To organize a non-violent pro-democracy movement is not costly, when compared to armed resistance movements, but it does require access to means of communication and an opportunity to plan strategies. Other countries can help. There are foundations in a number of countries that operate with government funding, but at arms-length from the government, so that their support cannot be controlled by any particular party or politically powerful interest group. In Canada, this organization is the Montreal-based group, Rights and Democracy. In the United States, there is the National Endowment for Democracy. In Britain there’s the Westminster Foundation. In Sweden there’s the Olof Palme Foundation. The European Union itself is now founding such an organization, notably with the support of the former Czech president Vaclav Havel. Norway spends large sums helping nonviolent movements in dictatorships, for example by funding a radio station that broadcasts into Burma in various Burmese languages. The US organization gave $25 million to the group of young people called Otpor who organized the movement that ousted Milosevic. This was many months after the US had failed to oust that authoritarian ruler by bombing Belgrade. Finally, they had learned how to do it right.
Nor surprisingly, dictatorships are trying to limit the influence of these foundations. For example, Russia does not license these government-funded democracy support organizations to set up offices, nor for that matter even similar, but privately-funded, groups such as the Soros Foundation.
Though these actions on the part of dictators must be expected, what is surprising is that so many fine citizens living in democracies such as Canada are also ambivalent or even opposed to supporting nonviolent pro-democracy movements abroad. I have to count many of my friends among these critics.

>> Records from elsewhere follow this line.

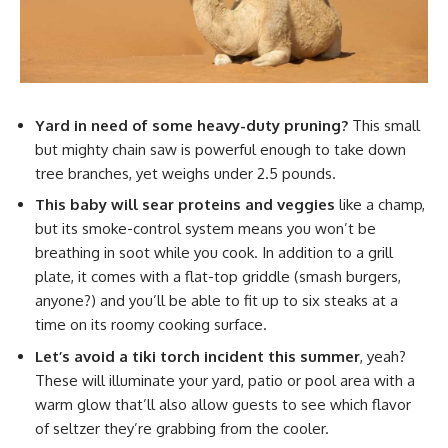
Yard in need of some heavy-duty pruning?
This small
but mighty chain saw is powerful enough to take down
tree branches, yet weighs under 2.5 pounds.
This baby will sear proteins and veggies
like a champ,
but its smoke-control system means you won’t be
breathing in soot while you cook. In addition to a grill
plate, it comes with a flat-top griddle (smash burgers,
anyone?) and you’ll be able to fit up to six steaks at a
time on its roomy cooking surface.
Let’s avoid a tiki torch incident this summer
, yeah?
These will illuminate your yard, patio or pool area with a
warm glow that’ll also allow guests to see which flavor
of seltzer they’re grabbing from the cooler.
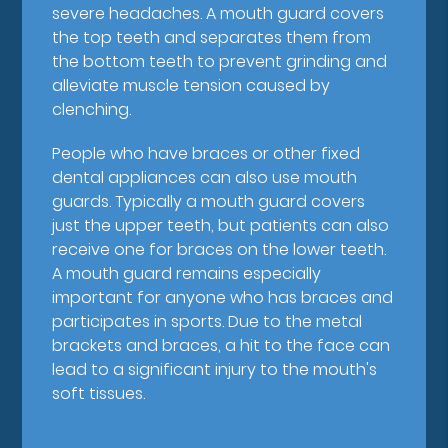
severe headaches. A mouth guard covers
the top teeth and separates them from
the bottom teeth to prevent grinding and
alleviate muscle tension caused by
clenching.
People who have braces or other fixed
dental appliances can also use mouth
guards. Typically a mouth guard covers
just the upper teeth, but patients can also
receive one for braces on the lower teeth.
A mouth guard remains especially
important for anyone who has braces and
participates in sports. Due to the metal
brackets and braces, a hit to the face can
lead to a significant injury to the mouth's
soft tissues.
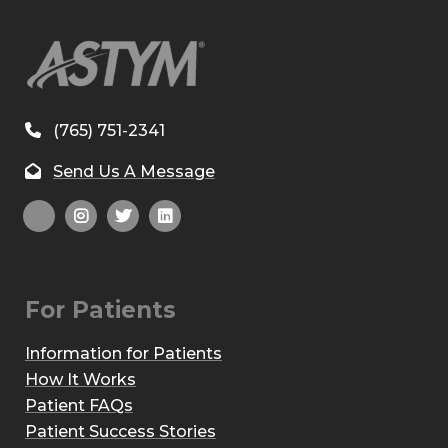
(765) 751-2341
Send Us A Message
For Patients
Information for Patients
How It Works
Patient FAQs
Patient Success Stories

I think their misgivings arise from understandable reactions against the Bush administration’s repeated calls for “regime change” in dictatorial countries — meaning violent intervention by a US-led coalition. We have learned that violent methods are worse than useless.
Nonviolent movements must always reflect the will of the people themselves, not outsiders. A pro-democracy movement can never succeed, even if it is given unlimited money from abroad, unless it truly represents the wishes of its own citizenry. And, as recent experience shows, Canada and other democratic countries cannot help by sending military supplies or troops. Cell phones, radio transmitters, computers, and photocopiers, yes. Tanks and helicopters, no. We can help by increasing the range of choice available to them , but the people must be in charge of their democracy movement themselves, if it is to succeed.
The goal of promoting democracy has been tainted by association with the US military approach. If you speak of helping spread democracy nowadays, you may be considered some kind of right-wing zealot. That is unfortunate. The people of Burma, for example, need our support. The world will be better for all of us when everyone enjoys freedom and has some influence over the decisions made by their government.
So we need to renew our commitment to democracy everywhere in the world. To be sure, it’s not a perfect system. Indeed, as Winston Churchill said, it’s the worst form of government except all the others that have ever been tried. That’s good enough for me.